#### INFORMATION SUPPLIED:
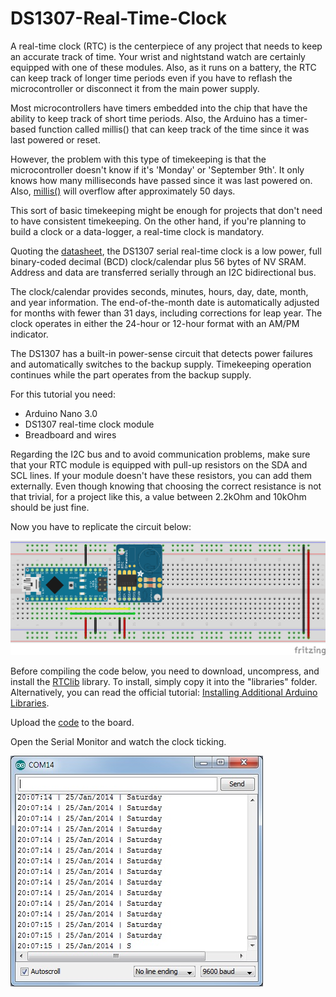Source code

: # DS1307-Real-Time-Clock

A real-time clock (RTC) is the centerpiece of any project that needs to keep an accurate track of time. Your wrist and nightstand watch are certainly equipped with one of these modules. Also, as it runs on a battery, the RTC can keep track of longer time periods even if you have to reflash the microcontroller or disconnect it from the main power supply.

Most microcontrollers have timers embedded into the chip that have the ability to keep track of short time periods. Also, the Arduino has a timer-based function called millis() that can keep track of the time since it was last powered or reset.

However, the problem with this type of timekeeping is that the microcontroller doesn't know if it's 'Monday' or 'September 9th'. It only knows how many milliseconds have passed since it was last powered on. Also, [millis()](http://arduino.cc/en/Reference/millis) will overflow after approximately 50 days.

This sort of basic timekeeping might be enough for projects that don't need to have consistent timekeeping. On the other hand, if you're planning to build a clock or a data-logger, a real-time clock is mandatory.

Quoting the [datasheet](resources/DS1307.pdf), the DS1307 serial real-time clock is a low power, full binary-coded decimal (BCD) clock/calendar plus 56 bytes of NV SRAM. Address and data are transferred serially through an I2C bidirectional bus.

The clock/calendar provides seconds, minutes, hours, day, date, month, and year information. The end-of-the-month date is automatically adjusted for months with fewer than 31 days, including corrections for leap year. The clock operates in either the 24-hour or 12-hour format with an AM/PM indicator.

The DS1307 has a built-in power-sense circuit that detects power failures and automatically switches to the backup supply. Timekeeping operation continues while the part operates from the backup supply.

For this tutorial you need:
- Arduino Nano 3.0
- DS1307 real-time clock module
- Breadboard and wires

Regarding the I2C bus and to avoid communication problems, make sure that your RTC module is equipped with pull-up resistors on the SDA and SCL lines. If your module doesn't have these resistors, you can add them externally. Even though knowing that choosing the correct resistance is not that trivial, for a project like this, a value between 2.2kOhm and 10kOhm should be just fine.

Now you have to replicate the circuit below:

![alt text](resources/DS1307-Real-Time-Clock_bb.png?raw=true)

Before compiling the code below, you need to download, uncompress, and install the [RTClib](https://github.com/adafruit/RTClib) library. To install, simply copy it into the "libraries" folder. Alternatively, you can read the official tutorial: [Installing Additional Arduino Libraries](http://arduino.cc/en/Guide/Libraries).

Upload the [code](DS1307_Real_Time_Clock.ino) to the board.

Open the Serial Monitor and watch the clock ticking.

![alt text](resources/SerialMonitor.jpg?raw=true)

#### PROBLEM:
Which lines contain "watch"? Copy each of them from the listing.

#### RESULT:
A real-time clock (RTC) is the centerpiece of any project that needs to keep an accurate track of time. Your wrist and nightstand watch are certainly equipped with one of these modules. Also, as it runs on a battery, the RTC can keep track of longer time periods even if you have to reflash the microcontroller or disconnect it from the main power supply.
Open the Serial Monitor and watch the clock ticking.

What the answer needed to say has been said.